_Exercise prompt:_ Which lines of the records below contain the word "justify"? Show each one.

_Data for review:_
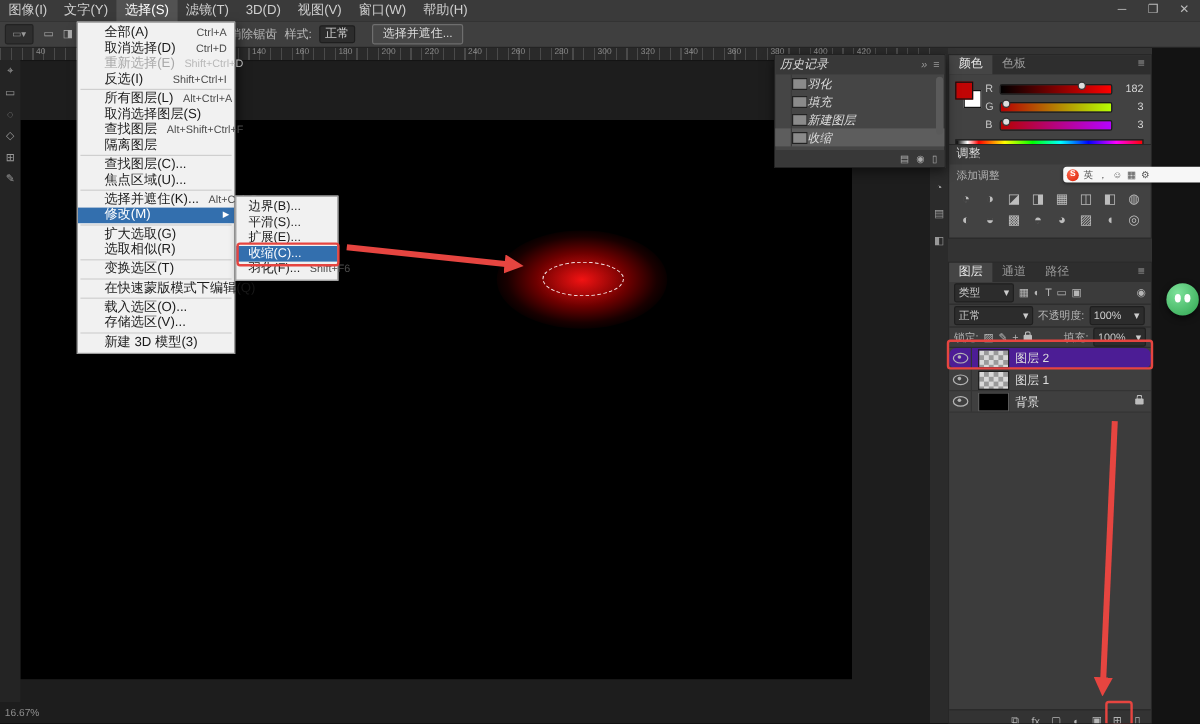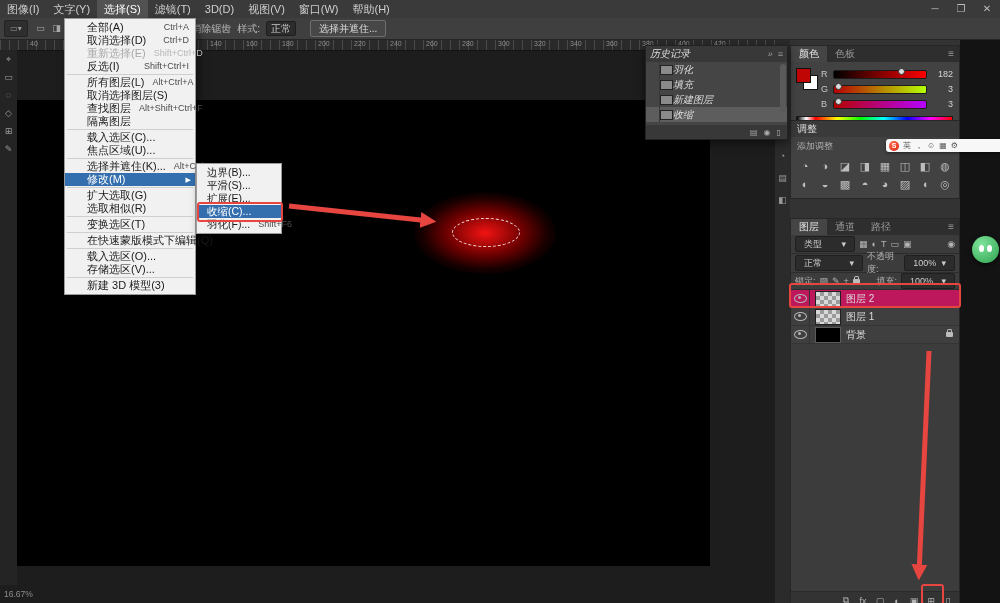--- a/index.html
+++ b/index.html
@@ -459,7 +459,7 @@
       </div>
     <div class="msep" style="height:1px;background:#cfcfcf;margin:1px 2px"></div>
     <div class="mrow">
-        <span class="lab">载入选区(C)...</span>
+        <span class="lab">查找图层(C)...</span>
       </div>
     <div class="mrow">
         <span class="lab">焦点区域(U)...</span>

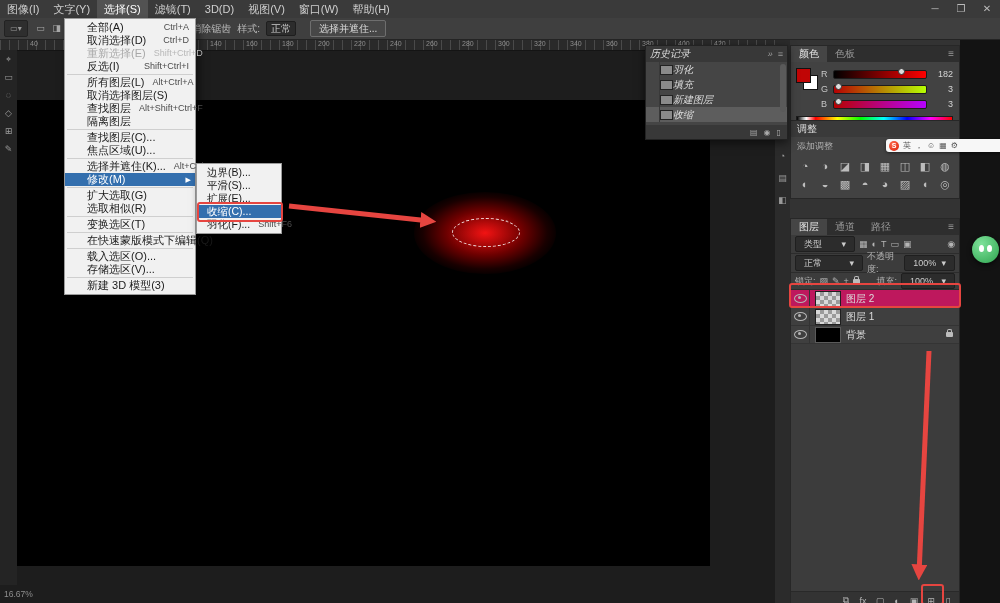--- a/index.html
+++ b/index.html
@@ -92,7 +92,7 @@
   .row-blend{height:18px;border-bottom:1px solid #2c2c2c;}
   .row-lock{height:16px;border-bottom:1px solid #2c2c2c;}
   .sel{height:14px;background:#2c2c2c;border:1px solid #1f1f1f;border-radius:2px;display:flex;
-       align-items:center;justify-content:space-between;padding:0 8px;font-size:9px;color:#ccc;}
+       align-items:center;justify-content:space-between;padding:0 3px;font-size:9px;color:#ccc;}
   .ficons{display:flex;gap:4px;}
   .ficons span{font-size:9px;color:#b5b5b5;}
   .licons{display:flex;gap:4px;align-items:center;}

_Answer to this exercise:_
-       align-items:center;justify-content:space-between;padding:0 8px;font-size:9px;color:#ccc;}
+       align-items:center;justify-content:space-between;padding:0 3px;font-size:9px;color:#ccc;}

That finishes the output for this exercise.